Interpotent lever to illustrate the system of oblique forces



76.8 x 63.1 x 25.3
Carved wood and brass

INDEX 1788 : G.I.119

Machina, qua ostenditur quid valeant vires obliquae, si vecti tertii generis aptentur; inservit etiam ad vires Musculorum aestimandes.

Machine by which the value of oblique forces is shown if they are applied to a lever of the third type. It also serves to measure the forces of muscles.

This apparatus is for the study of the condition of equilibrium of the interpotent lever. It is composed of a wooden base from which rises a column made of two removable pieces. There is a groove in the upper part of the column in which a pulley can be fixed in different positions. In the middle of the column is a piece of brass with a bolt on it, that serves as the fulcrum for the lever.

The lever is made of brass, the smaller arm taking the form of an elongated ring through which a string can be passed to suspend a body.

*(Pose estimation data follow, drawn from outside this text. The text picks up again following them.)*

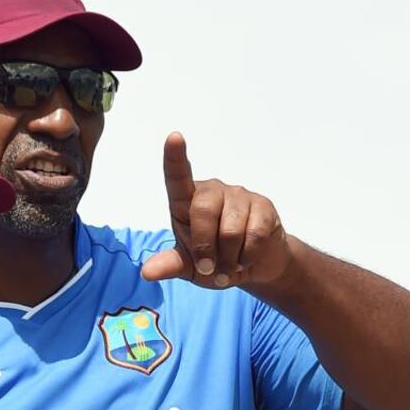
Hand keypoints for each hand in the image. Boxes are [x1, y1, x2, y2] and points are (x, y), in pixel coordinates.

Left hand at [141, 132, 292, 288]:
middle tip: (209, 268)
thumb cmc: (215, 261)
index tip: (174, 137)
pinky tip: (247, 258)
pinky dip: (247, 256)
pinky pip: (254, 235)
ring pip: (230, 230)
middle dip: (205, 248)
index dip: (174, 157)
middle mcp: (212, 191)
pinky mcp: (263, 206)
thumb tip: (147, 273)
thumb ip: (170, 265)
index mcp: (186, 202)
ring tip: (229, 265)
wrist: (253, 267)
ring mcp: (239, 195)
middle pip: (203, 212)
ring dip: (228, 258)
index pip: (178, 176)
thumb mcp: (188, 267)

This string passes through the pulley mounted on the column, and its other end passes through a small hole in the bigger arm of the lever, exerting a force there whose direction can be controlled by moving the pulley along the groove in the column. A small weight is suspended from a string at the end of the bigger arm of the lever.

Using this apparatus it is possible to show the functioning of the mechanism of the human arm when it lifts a body in an extended position.

From Colégio dos Nobres, catalogue n.º 111.

Musschenbroeck, Peter van, Introductio ad Philosophiam Naturalem, Leiden, 1672, § 432, Tab. VI, Fig. 2.